The reviewed studies shared mostly subtle CMR abnormalities in ICI-associated cardiotoxicity. Further standardized studies with larger patient collectives are necessary for further characterization. Nevertheless, CMR is already of great importance since it can visualize even minor myocardial abnormalities and, despite higher costs and greater effort, shows a diagnostic superiority compared to echocardiography. In addition, several studies have mentioned the prognostic value of CMR regarding subsequent cardiac function reduction, MACE, and cardiovascular mortality [6, 21, 45, 47, 49, 51, 68].

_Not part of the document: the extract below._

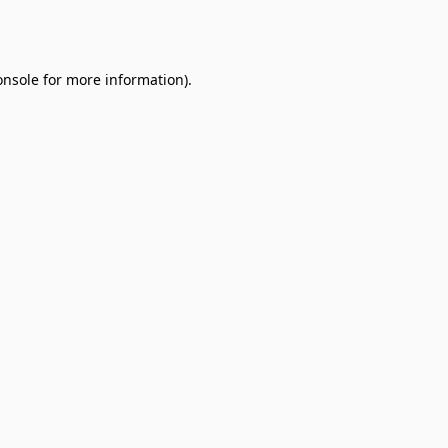
onsole
for more information).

CMR is an excellent diagnostic tool for the classification of cardiac inflammation or rather immunotherapy-associated myocarditis. But how can the diagnostic value of CMR be further refined to ensure the best possible patient care in the event of a suspected ICI myocarditis? Since abnormal T1 and T2 relaxation times have been described to be the leading CMR finding in the context of ICI myocarditis, they should be included in a standardized CMR protocol in accordance with the updated LLC [6, 20, 45, 46, 49, 50, 6, 11, 34,35,36,37].

Conclusions

CMR findings in ICI myocarditis tend to have a diffuse pattern and may be subtle. Possible findings include prolongation of T1 and T2 relaxation times, diffuse or local edema, fibrosis/necrosis, or LV dysfunction, each with varying degrees and distribution. In particular T1 and T2 mapping should be included in the CMR protocol as they are sensitive parameters for the detection of myocardial edema and inflammation. Diffuse myocardial findings can be further supported by additional reactive changes such as a pericardial effusion. Although individual cases of diffuse myocardial edema in context of CRS after CAR T cell therapy have already been observed, prospective CMR studies assessing myocardial abnormalities after CAR T cell therapy are still lacking and urgently needed.